Well, then I will confess to you that, as soon as I crossed the threshold of the construction site from which we retrieved it, it may have been the light of that coastal-blue morning, it may have been that “the masson” (the contractor) who was selling it to me had wet it all over with the rubber of water (he had done it to clean it of quintals of dust but in this way he made its surfaces highly polished . .) it may have been what God willed, the fact is that to me it appeared not as a fireplace but as one of those Star Trek shots, the kind that shows you the galaxy as you are passing through it at a thousand kilometers per second, the Milky Way to the right and a thousand planets or asteroids brushing against me left and right...
A VISION, INDEED, FANTASTIC!!!
The fact is that even now, every time I see the large marble “pediment” ( doesn't it look like a kind of screen too?) of this spectacular fireplace, I have the same vision and the same feeling of traveling through space, of entering another dimension.
PROVENANCE CÔTE D'AZUR, PERIOD 1925-40, IMPECCABLE PRESERVATION.
Mind you, within Art Deco fireplaces the choice of marbles of particular quality and chromaticism is, numerically speaking, significantly higher than in ALL other fireplace mantel families.
A marble of aesthetic refinement was in fact an important, perhaps indispensable “support” to a design that made minimalism its banner.
If white was to be its color, then it could not be a “normal” Carrara White (with which most of the most important “classic” fireplaces from the Renaissance to Art Nouveau were also made) but at least a Carrara from the noble Calacata quarry, or a Carrara Statuario or, what do I know, a fantastic Pavonazzetto, all marbles belonging to the Great Carrara White Family but all residing at the “upper levels.”
Unlike in the fireplaces of earlier styles, in which the percentage of white specimens was roughly eighty percent, in the Art Deco style the situation appears to be more than reversed and Carrara White will be found in one fireplace in twenty!!!
They really were revolutionaries, these modernists!!!
But let's go to the fireplace I should present here instead of getting lost in “generalizing disquisitions” (that's what my talking cricket calls them while I, on the other hand, am convinced that those who will fall in love with this fireplace will want to have the broadest possible knowledge of it and not be dismissed with two numbers and two cold pragmatic phrases), which fireplace offers us on a silver platter proof of what I stated above about Art Deco choices regarding marbles: The slabs and blocks of the Pyrenean Breccia in this specimen have an incredible quality, the result of a more than careful selection on the part of the sculptor but also the result of a good bag from the commissioning party. PURE WHITE AND PURE BLACK, A KIND OF STARRY, LUMINOUS SKY....
IF A PAINTER (LEONARDO DA VINCI EXCLUDED) HAD TRIED TO ARTIFICIALLY CREATE THIS FASCINATING MIXTURE NEVER WOULD HAVE ACHIEVED THIS MIRACULOUS RESULT.
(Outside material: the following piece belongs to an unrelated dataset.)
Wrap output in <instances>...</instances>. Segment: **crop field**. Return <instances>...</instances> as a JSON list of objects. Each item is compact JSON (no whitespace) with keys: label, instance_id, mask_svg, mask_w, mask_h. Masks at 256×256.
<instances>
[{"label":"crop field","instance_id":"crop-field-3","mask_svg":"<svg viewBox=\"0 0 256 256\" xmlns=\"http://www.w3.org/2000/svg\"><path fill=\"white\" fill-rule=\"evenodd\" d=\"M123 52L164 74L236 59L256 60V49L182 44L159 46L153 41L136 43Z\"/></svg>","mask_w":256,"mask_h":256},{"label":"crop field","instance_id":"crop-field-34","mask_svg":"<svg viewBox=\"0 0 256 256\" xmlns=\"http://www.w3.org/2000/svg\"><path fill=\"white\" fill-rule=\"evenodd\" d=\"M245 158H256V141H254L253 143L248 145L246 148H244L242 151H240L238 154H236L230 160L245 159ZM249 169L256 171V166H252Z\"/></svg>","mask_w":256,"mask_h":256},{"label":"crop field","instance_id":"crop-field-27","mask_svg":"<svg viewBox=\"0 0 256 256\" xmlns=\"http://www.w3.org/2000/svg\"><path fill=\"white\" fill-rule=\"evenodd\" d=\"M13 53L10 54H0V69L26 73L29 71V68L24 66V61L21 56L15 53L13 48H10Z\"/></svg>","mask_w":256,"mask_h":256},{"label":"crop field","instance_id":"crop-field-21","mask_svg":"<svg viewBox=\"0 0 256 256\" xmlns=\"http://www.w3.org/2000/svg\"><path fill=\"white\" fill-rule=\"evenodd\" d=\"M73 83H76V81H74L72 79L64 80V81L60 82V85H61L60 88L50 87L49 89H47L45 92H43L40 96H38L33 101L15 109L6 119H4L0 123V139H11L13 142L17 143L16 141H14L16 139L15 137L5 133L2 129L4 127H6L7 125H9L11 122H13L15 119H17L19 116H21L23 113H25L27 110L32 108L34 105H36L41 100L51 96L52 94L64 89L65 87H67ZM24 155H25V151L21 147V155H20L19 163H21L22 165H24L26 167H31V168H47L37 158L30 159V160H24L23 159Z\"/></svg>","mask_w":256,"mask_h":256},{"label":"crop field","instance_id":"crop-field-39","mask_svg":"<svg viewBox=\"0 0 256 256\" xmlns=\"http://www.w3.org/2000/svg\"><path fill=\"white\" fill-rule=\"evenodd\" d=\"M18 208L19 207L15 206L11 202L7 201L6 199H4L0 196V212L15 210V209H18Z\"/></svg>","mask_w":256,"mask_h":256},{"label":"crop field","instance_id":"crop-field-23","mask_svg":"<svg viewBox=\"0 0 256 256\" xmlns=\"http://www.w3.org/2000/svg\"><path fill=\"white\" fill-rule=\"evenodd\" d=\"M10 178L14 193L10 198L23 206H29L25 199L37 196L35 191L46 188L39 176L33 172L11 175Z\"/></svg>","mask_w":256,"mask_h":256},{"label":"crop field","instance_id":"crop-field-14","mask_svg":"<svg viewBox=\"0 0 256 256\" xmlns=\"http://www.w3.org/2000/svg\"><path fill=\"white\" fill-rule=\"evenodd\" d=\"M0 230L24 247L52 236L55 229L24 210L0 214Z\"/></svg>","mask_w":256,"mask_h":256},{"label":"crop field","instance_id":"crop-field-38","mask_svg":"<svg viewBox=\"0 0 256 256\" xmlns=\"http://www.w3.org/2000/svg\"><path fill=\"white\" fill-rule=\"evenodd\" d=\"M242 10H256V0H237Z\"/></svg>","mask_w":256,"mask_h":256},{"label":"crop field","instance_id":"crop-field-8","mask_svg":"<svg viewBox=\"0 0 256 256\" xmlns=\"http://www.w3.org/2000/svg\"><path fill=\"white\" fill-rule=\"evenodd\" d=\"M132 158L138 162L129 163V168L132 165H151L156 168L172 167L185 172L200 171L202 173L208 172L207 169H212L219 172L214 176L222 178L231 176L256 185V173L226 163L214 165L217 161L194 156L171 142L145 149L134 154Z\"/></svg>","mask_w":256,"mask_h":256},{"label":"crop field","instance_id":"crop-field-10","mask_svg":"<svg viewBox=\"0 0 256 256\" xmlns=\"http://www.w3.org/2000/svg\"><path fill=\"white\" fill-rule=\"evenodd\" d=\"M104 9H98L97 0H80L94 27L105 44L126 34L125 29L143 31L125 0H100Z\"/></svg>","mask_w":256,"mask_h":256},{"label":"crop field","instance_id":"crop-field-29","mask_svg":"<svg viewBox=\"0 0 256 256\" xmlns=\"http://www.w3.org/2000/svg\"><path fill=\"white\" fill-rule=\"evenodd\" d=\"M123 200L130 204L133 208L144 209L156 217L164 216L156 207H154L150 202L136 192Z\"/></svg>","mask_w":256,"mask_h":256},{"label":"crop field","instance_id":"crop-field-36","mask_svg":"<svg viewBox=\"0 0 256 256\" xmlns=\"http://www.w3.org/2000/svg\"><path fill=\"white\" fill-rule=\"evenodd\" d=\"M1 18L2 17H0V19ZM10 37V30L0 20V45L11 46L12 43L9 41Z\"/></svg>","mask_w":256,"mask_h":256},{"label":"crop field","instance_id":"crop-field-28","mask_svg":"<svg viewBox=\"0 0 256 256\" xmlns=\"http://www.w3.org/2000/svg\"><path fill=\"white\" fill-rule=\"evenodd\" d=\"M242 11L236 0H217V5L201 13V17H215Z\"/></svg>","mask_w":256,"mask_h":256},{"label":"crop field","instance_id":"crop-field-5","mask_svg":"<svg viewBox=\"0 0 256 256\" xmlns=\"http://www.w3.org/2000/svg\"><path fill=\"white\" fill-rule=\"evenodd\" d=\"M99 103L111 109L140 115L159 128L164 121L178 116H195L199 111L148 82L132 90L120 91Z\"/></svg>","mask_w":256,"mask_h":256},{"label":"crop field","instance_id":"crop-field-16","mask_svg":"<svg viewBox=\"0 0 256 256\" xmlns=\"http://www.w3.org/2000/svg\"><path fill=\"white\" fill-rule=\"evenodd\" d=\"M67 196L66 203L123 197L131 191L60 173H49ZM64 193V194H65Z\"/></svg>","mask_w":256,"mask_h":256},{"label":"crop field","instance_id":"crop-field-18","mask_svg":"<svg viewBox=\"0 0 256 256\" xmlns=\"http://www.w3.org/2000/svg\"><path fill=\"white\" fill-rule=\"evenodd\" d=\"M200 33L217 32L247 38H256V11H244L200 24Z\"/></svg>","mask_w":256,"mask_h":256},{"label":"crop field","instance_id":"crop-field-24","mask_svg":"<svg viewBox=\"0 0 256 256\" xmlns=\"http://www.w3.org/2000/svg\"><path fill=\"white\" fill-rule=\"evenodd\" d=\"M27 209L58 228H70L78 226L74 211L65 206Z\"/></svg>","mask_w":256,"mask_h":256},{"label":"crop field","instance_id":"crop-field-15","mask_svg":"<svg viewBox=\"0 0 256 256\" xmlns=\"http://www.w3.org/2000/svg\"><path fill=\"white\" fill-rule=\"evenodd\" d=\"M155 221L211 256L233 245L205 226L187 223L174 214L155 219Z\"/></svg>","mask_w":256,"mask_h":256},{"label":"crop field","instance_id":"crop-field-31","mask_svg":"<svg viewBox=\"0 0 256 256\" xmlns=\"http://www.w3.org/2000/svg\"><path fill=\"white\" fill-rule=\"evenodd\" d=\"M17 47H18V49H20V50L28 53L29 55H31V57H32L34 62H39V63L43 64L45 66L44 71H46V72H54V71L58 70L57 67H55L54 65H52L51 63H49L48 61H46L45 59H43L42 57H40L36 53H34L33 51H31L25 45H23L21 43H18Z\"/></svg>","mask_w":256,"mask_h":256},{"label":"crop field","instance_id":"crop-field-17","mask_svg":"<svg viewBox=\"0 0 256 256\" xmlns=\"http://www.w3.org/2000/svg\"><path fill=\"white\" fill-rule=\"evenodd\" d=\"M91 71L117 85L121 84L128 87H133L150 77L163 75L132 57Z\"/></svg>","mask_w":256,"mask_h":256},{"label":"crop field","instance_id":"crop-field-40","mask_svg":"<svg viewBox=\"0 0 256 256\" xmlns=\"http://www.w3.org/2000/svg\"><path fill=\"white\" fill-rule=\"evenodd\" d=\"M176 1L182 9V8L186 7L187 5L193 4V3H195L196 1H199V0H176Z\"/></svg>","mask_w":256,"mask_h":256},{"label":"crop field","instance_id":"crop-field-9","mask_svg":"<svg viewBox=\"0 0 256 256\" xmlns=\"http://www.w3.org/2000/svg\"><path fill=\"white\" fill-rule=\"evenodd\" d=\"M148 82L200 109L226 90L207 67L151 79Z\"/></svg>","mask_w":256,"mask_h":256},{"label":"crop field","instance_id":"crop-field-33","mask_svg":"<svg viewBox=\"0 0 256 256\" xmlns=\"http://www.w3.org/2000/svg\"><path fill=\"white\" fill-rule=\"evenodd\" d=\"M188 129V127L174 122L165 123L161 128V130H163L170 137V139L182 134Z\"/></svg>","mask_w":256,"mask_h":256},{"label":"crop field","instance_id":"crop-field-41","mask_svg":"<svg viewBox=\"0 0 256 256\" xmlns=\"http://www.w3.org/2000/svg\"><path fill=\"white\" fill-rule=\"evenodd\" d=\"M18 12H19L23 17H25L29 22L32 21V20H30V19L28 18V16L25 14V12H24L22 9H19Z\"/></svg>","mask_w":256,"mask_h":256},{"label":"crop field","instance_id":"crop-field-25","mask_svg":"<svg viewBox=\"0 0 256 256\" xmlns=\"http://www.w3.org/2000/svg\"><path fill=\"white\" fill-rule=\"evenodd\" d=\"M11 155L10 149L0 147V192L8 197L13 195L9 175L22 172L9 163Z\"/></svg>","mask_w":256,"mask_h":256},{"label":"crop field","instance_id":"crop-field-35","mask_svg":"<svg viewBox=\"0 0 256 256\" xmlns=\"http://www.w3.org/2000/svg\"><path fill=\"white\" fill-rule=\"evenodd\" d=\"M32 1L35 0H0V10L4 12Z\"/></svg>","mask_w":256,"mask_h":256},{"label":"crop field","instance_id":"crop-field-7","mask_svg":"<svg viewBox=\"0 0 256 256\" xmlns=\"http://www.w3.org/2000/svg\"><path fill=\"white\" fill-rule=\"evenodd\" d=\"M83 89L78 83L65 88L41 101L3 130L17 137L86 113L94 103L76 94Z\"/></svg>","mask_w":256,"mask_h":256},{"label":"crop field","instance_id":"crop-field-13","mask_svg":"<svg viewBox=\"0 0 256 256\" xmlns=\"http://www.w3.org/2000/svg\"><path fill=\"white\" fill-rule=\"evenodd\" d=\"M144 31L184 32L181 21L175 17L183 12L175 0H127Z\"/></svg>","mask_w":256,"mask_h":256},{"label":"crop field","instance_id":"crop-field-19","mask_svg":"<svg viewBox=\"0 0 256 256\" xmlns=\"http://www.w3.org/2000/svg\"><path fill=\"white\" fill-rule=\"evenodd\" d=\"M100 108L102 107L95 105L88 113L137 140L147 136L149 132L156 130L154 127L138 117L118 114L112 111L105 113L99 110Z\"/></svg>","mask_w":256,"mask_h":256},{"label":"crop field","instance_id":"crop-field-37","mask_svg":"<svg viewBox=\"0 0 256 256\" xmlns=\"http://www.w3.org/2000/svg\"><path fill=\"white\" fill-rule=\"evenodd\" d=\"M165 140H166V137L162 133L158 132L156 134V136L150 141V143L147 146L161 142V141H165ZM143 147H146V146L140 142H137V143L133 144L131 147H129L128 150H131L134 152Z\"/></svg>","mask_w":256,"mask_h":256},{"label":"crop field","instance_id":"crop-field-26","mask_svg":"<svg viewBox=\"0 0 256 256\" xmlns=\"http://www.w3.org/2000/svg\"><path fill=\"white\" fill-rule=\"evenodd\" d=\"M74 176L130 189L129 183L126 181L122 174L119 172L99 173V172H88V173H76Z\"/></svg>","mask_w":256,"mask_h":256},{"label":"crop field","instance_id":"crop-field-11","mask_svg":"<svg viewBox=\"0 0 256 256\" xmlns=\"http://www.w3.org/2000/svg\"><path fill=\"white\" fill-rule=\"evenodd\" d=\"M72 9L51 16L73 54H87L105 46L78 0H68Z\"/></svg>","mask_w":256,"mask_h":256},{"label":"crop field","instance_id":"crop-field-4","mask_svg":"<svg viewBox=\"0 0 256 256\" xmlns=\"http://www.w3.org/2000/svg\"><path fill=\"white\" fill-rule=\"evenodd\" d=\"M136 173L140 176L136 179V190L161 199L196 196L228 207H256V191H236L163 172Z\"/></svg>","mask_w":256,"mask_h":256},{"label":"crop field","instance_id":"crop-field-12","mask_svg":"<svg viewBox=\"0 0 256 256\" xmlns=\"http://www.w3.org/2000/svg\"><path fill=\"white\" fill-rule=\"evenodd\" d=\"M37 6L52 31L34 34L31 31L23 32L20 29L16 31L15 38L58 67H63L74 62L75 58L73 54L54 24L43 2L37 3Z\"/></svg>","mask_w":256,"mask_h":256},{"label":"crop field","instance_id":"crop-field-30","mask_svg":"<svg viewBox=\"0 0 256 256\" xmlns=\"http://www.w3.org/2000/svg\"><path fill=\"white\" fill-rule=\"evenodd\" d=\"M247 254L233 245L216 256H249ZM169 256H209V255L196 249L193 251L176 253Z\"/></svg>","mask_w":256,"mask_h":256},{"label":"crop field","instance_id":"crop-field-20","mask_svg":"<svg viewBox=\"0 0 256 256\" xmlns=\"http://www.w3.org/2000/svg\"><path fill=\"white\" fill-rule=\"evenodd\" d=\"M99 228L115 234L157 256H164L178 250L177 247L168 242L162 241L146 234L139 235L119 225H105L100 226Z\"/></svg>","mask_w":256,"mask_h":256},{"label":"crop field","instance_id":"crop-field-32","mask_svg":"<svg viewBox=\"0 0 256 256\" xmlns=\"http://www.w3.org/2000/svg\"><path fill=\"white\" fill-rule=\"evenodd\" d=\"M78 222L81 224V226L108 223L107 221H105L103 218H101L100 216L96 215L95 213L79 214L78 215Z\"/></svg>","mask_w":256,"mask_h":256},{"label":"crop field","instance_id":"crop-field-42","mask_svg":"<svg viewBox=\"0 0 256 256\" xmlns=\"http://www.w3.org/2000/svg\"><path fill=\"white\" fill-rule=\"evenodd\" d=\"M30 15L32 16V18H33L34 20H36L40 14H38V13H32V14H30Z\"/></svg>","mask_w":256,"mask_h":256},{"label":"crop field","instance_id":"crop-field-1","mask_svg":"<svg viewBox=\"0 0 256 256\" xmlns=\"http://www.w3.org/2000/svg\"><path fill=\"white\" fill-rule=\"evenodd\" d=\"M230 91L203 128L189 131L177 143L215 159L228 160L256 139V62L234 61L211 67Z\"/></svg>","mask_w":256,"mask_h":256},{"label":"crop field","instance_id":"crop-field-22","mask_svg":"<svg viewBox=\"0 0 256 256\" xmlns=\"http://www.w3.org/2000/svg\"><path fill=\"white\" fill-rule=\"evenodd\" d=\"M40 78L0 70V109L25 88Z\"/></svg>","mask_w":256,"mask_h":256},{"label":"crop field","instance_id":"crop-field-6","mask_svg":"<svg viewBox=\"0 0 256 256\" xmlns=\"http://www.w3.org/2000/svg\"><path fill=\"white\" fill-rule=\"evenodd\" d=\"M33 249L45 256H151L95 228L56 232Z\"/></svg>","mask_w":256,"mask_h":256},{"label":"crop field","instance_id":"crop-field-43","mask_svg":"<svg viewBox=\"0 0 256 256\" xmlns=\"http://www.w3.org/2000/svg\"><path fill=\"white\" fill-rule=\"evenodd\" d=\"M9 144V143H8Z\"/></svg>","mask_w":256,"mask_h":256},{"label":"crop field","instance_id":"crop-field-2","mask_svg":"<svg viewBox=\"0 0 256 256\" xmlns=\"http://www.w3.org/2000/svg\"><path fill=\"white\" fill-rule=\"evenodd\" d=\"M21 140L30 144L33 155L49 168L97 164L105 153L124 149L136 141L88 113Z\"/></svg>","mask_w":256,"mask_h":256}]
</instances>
Also interesting is the fact that “ours” comes equipped with its marble floor of origin. It is not the rarest of things for a fireplace to possess its marble floor, RARE is being able to extract it intact from the marble floor that held it for so long. In fact, either because the marble floor was continually slaughtered by the weight of “passers-by,” or because the floors of the Antique were as “light” as ever and flexed, in the vast majority of cases in which fireplaces in possession of a marble floor are disassembled, the marble floor itself is reduced to a puzzle of dozens of marble parts, a puzzle that is impossible to reassemble.
But the Niçoise villa from which we noctetempo rub.... ehmm … disassembled the marble floor enjoyed a healthy and robust physical constitution and returned to us intact the elegant accessory in question.